BY VOLKER NOLTE
PHOTO BY ED MORAN
When many people hear the word “testing,” their heart rates jump. For some, it is playful excitement; for others, heavy stress. Increased heart rate is actually a positive thing, your body’s way of preparing for major effort that, along with an adrenaline rush, enables supreme performance.
Testing is one reason we train, because training leads to improved performance, and athletes should be eager for proof. We want to compare our current performance to that of other rowers or our own previous marks to chart progress. This can be measured in results relative to opponents at regattas and seat races, or in absolute numbers, such as weights lifted, erg scores, or times on the water. If training is planned properly and athletes have worked well over a sustained period, they can be confident their performance has improved, and that it will show in measurable ways.
Without goals, training is difficult and often boring. Therefore, every athlete should look forward to the next test. This, of course, is not always the case. Tests can be overwhelming, if repeated too often. I explained this to my athletes by using as an example a cake that you eat piece by piece.

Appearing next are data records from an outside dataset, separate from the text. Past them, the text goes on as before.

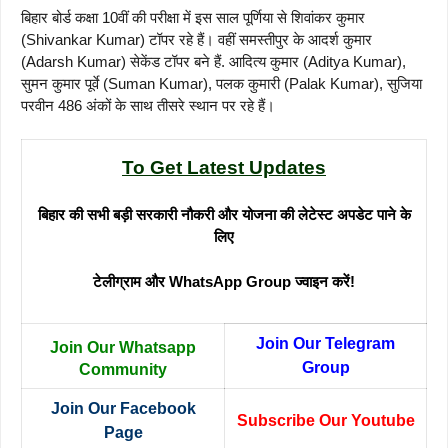
बिहार बोर्ड कक्षा 10वीं की परीक्षा में इस साल पूर्णिया से शिवांकर कुमार
(Shivankar Kumar) टॉपर रहे हैं। वहीं समस्तीपुर के आदर्श कुमार
(Adarsh Kumar) सेकेंड टॉपर बने हैं. आदित्य कुमार (Aditya Kumar),
सुमन कुमार पूर्वे (Suman Kumar), पलक कुमारी (Palak Kumar), सुजिया
परवीन 486 अंकों के साथ तीसरे स्थान पर रहे हैं।
To Get Latest Updates
बिहार की सभी बड़ी सरकारी नौकरी और योजना की लेटेस्ट अपडेट पाने के
लिए
टेलीग्राम और WhatsApp Group ज्वाइन करें!
Join Our Telegram
Join Our Whatsapp
Group
Community
Join Our Facebook
Subscribe Our Youtube
Page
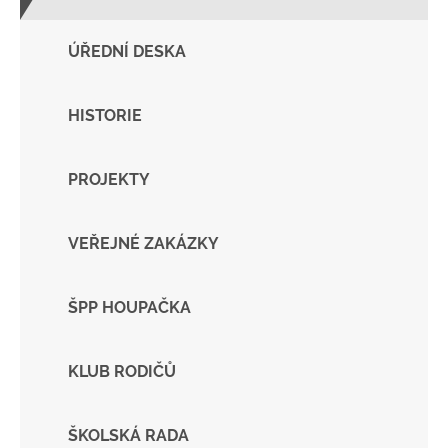
ÚŘEDNÍ DESKA
HISTORIE
PROJEKTY
VEŘEJNÉ ZAKÁZKY
ŠPP HOUPAČKA
KLUB RODIČŮ
ŠKOLSKÁ RADA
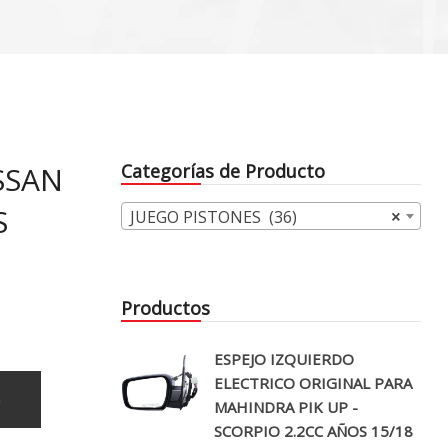
SSAN
Categorías de Producto
S
JUEGO PISTONES (36)
×
Productos
ESPEJO IZQUIERDO
ELECTRICO ORIGINAL PARA
o
MAHINDRA PIK UP -
SCORPIO 2.2CC AÑOS 15/18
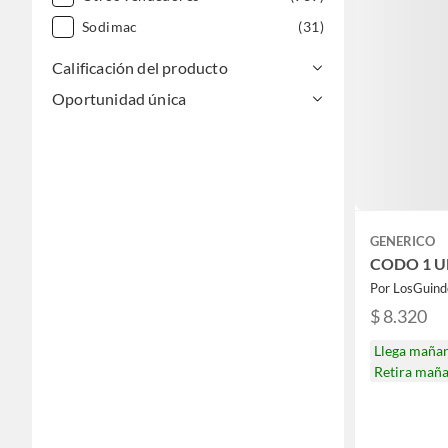
Sodimac
(31)
Calificación del producto
Oportunidad única
GENERICO
CODO 1 
Por LosGuind
$ 8.320
Llega maña
Retira mañ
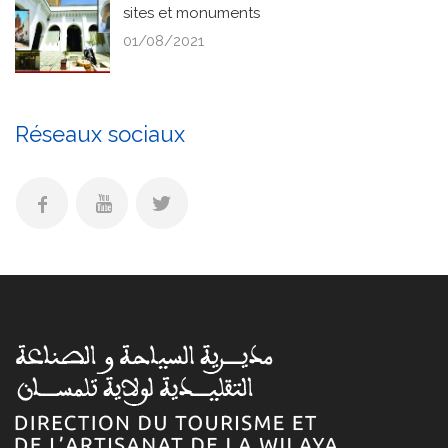
sites et monuments
01/08/2021
Réseaux sociaux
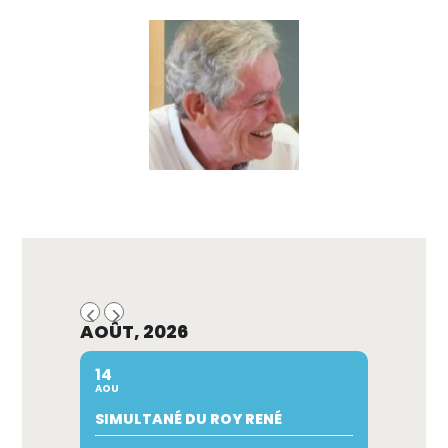
AOÛT, 2026
14
AOU
SIMULTANÉ DU ROY RENÉ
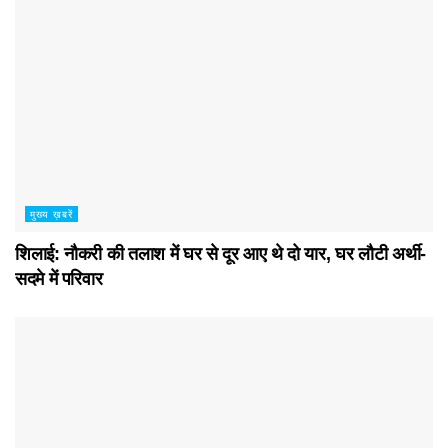
मुख्य ख़बरें
शिलाई: नौकरी की तलाश में घर से दूर आए थे दो यार, घर लौटी अर्थी-
सदमे में परिवार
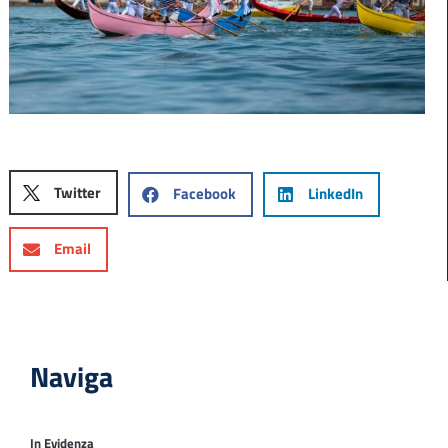
Twitter
Facebook
LinkedIn
Email
Naviga
In Evidenza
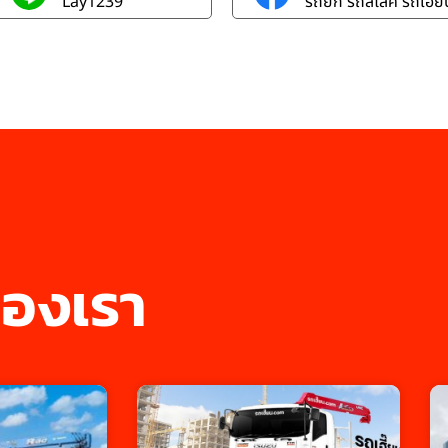
Lay1239
รถยก รถสไลค์ รถเฮี๊ยบ
องเรา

The volume and intensity of your training determine how big your cake is. With every test or race, you slice off a piece, which makes it smaller. The more pieces you cut off, and the bigger they are as a result of the size of the challenge, the faster the cake disappears. Unless you have sufficient time to replenish the cake by training between tests, your cake eventually will vanish, and you won’t be able to perform.
This is why preparing for a test is so important. The better prepared you are, the more you’ll be able to take on more tests and bigger challenges. You know what you have done. You have experienced fatigue, difficult situations, and high effort. Consequently, a test becomes a smaller hurdle, one you can approach with confidence.
Your expectations, of course, have a major impact on how you perform in a test. If your expectations are low, you may not be disappointed but you’ll never reach your full potential, and other athletes will surpass you. If your expectations are too high, you are likely to fail and get frustrated. It is much better to set challenging but realistic expectations based on previous results and an objective evaluation of your training.
Another strategy is to break down the test into pieces or subordinate goals so you can experience a sense of accomplishment along the way that will motivate you, and success will not depend only on the final outcome.
Athletes tend to like certain tests more than others. You can hear statements such as: “I simply cannot really perform well in this test, but I am so much better at the other test.” or “Today is not my day.” or “Why do we have to do this test?” Such pronouncements foster a negative attitude, and do not reflect the confidence that should accrue from how an athlete performed in training. They speak rather of a lack of preparation and/or improper expectations, and often they are built on misconceptions. For example, we all know that “ergometers do not float,” but we also know that ergometer results correlate highly with on-water race results and that a certain raw power is necessary to reach a particular boat speed.
Of course, positive experiences in tests are based on objective test designs. Testing athletes in dissimilar conditions, not providing the same information to all athletes, or holding back or falsifying information–all these create unfair conditions for participants that can lead to frustration and loss of respect. Athletes, coaches and officials must prepare properly for testing and handling the situation in a fair and competitive manner. Under proper conditions, athletes will thrive and enjoy racing to the best of their ability.